Recruitment Status of Trial (Global)
Not Yet Recruiting
Recruitment Status of Trial (India)
Open to Recruitment
Publication Details
N/A
Individual Participant Data (IPD) Sharing Statement
Will individual participant data (IPD) be shared publicly (including data dictionaries)?
Response - NO
Brief Summary
Introduction:
Gastric varices (GV) develop as a consequence of portal hypertension. GV bleeding is associated with a higher risk of rebleeding, morbidity and mortality than oesophageal varices. [1] Initial management for gastric variceal bleeding includes assessment and management of circulatory status, respiratory status and administration of vasoactive drugs and antibiotics. In the 1980s Soehendra et al described a technique for endoscopic guided direct injection of gastric varices with bucrylate.[2] Since then direct endoscopic injection (DEI) of cyanoacrylate (CYA) into the gastric varix has been the main stay of therapy.[3] DEI is an effective therapy for managing gastric variceal bleeding. However a number of complications including cast extrusion, sepsis, embolism of glue thrombus, ulceration etc have been reported with DEI of cyanoacrylate. Endoscopic ultrasound (EUS) guided injection of coils and CYA into varices is a recently described modality of treatment of gastric varices. [4] EUS guided therapy has certain advantages of over DEI. With the help of EUS a precise localisation and injection of varices is possible. The use of coil can reduce the volume of CYA required for obliteration of varices.
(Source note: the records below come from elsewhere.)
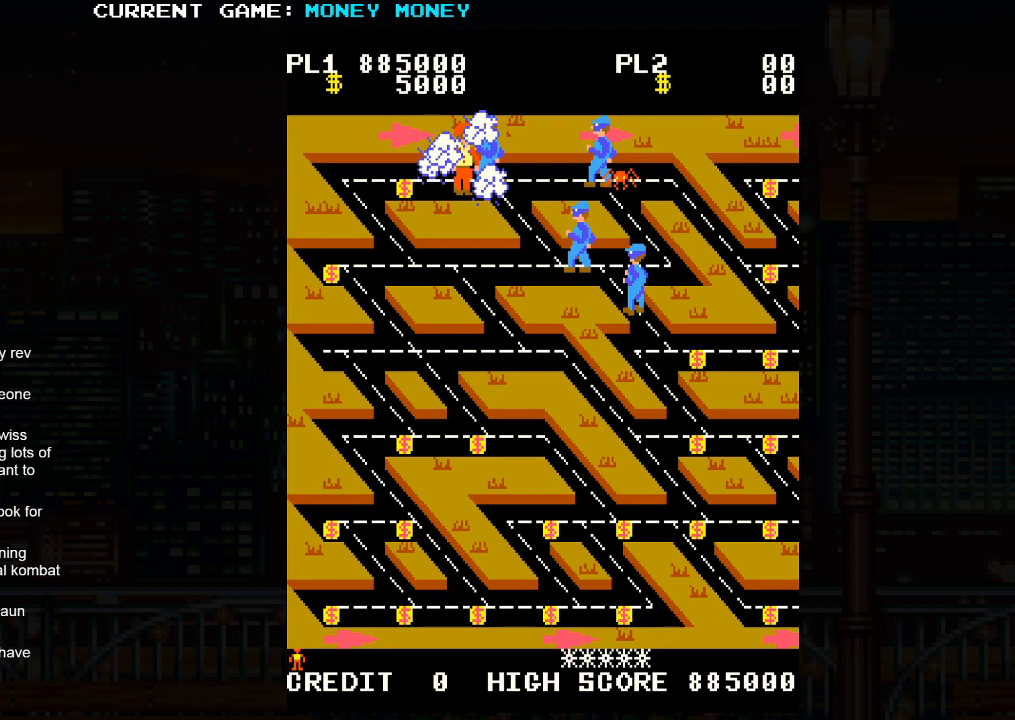
{"buttons": [], "left_stick": "center", "events": []}
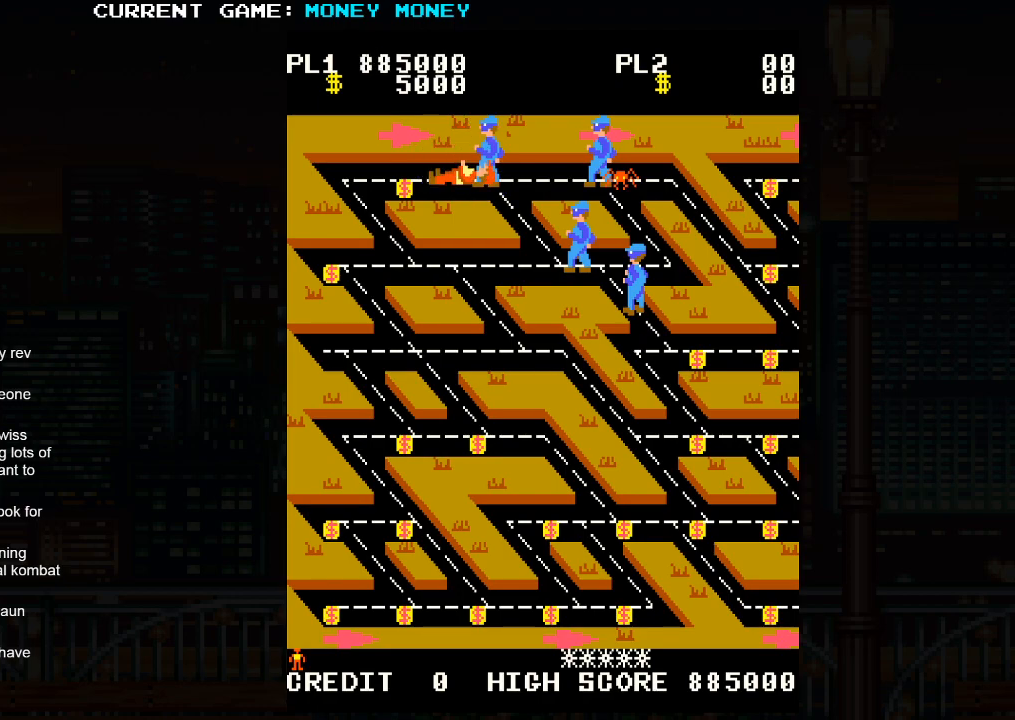
{"buttons": [], "left_stick": "center", "events": []}
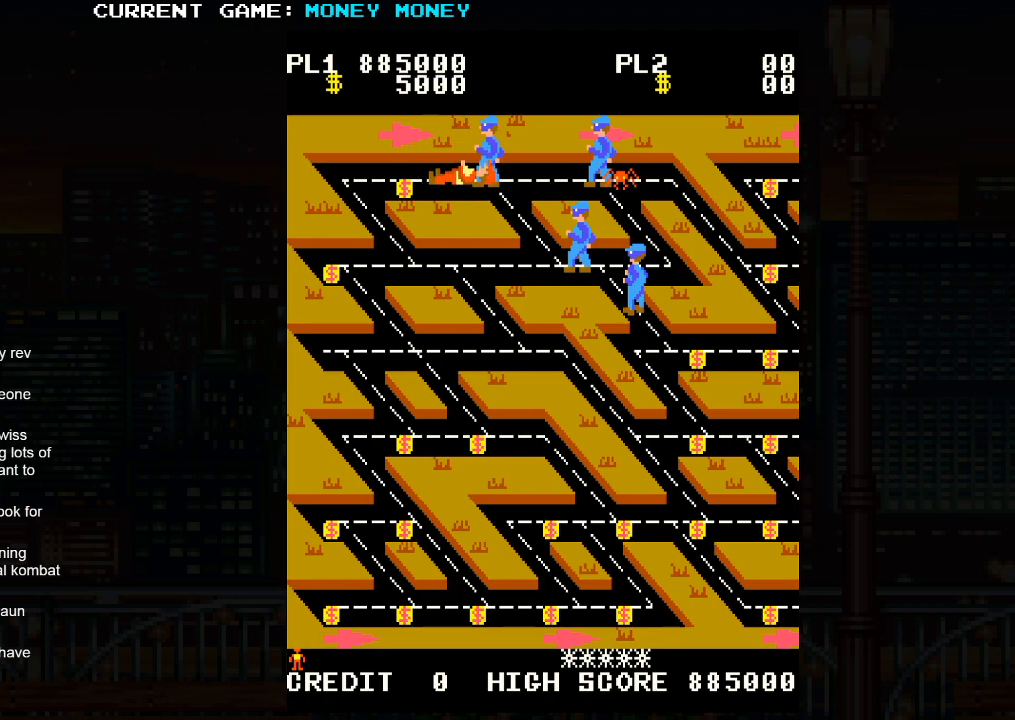
{"buttons": [], "left_stick": "center", "events": []}
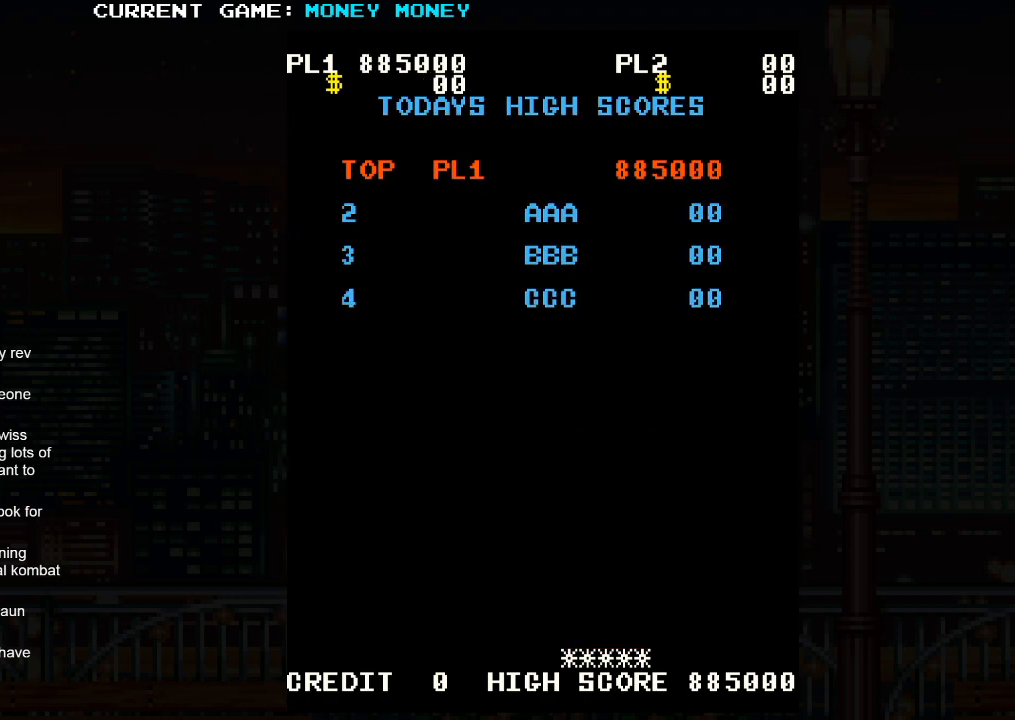
{"buttons": [], "left_stick": "center", "events": []}
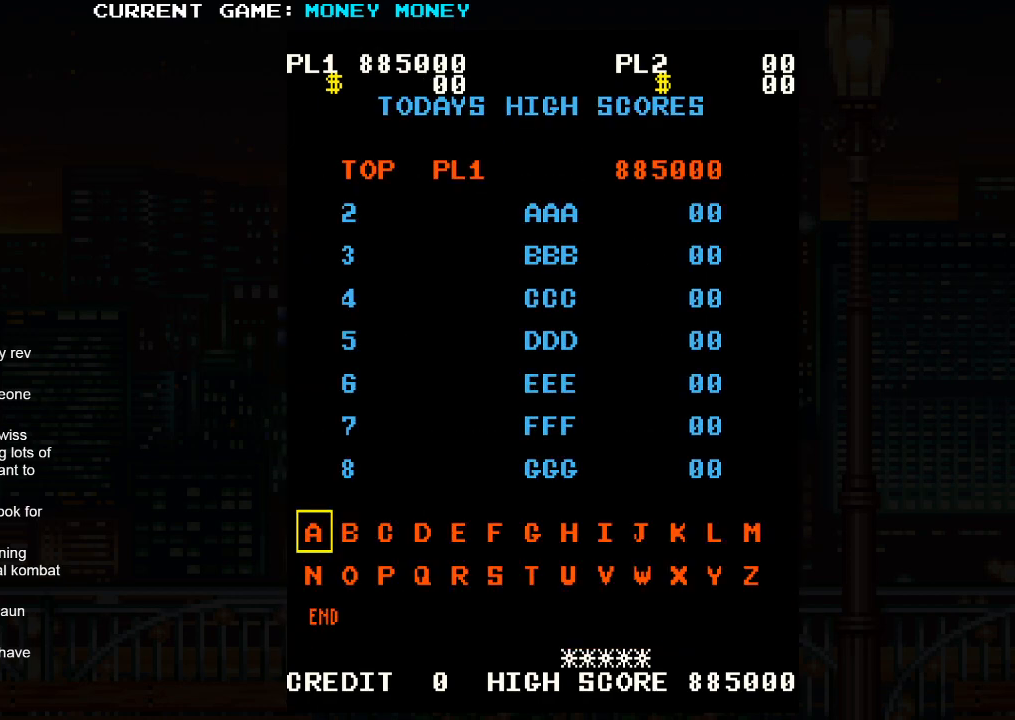
{"buttons": [], "left_stick": "center", "events": []}
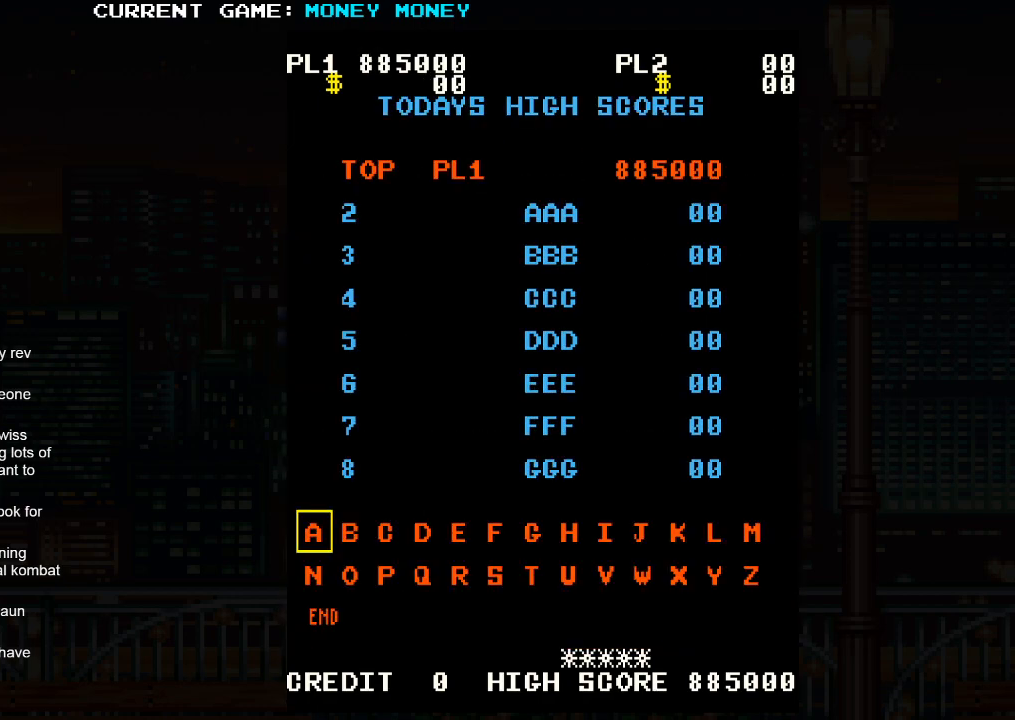
{"buttons": [], "left_stick": "right", "events": [[467, "left_stick", "right"]]}
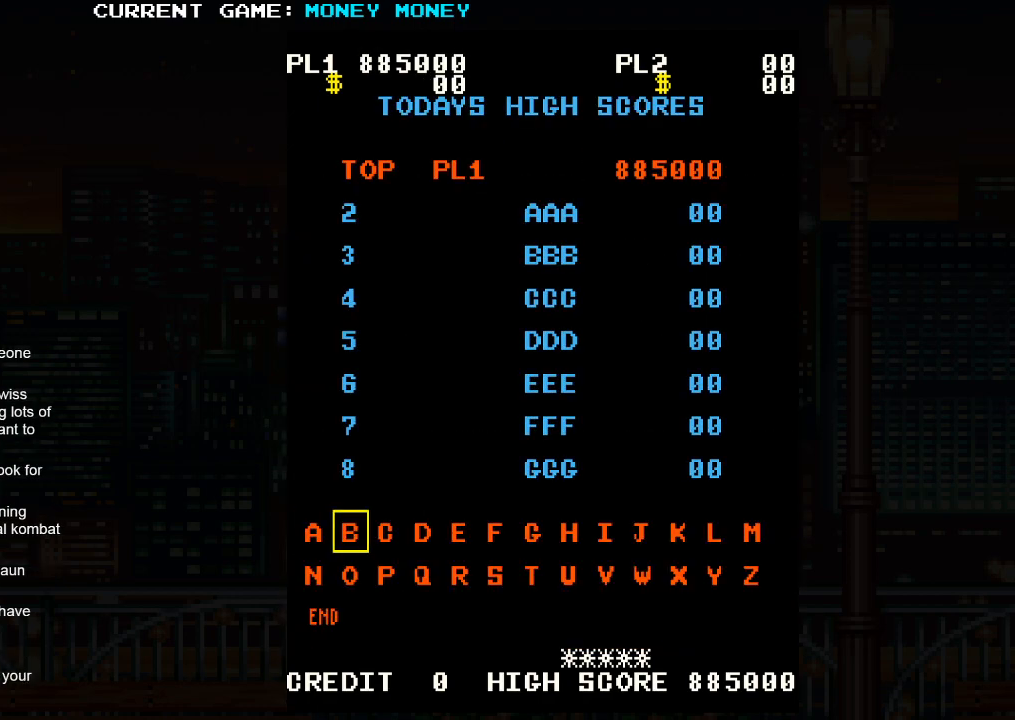
{"buttons": [], "left_stick": "center", "events": [[100, "left_stick", "center"]]}
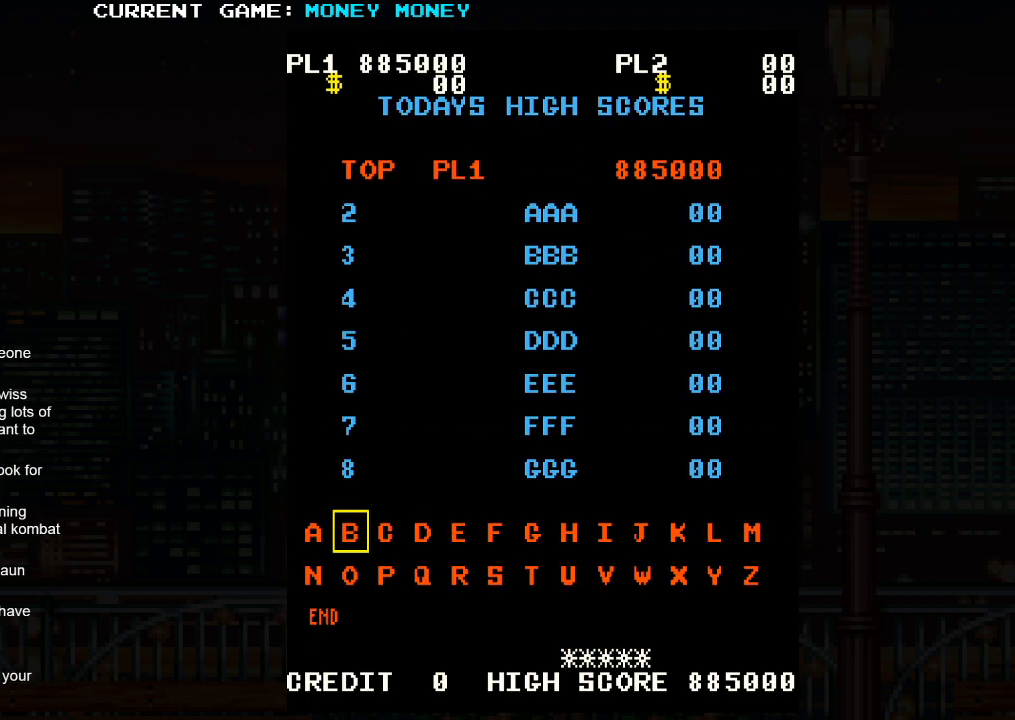
{"buttons": [], "left_stick": "center", "events": []}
EUS can also confirm the complete obliteration of a target varix.[5] In a recent multicenter propensity score matched retrospective study, EUS guided coiling and glue injection was found to have a better efficacy compared to DEI in prevention of rebleed. [8] In a recent network meta analysis, compared to DEI the risk of rebleed was lower with EUS guided coil and glue injection. [6] In a randomized controlled trial the risk of rebleed was lower with EUS Glue and coil versus coiling alone. [7] However, there is no randomised study that contrasts the likelihood of a late rebleed after direct endoscopic injection against EUS guide glue and coil. The present study is being done with an aim to compare DEI of CYA to EUS guided coil and CYA in bleeding GV in prevention of late rebleeding in patients with bleeding GV.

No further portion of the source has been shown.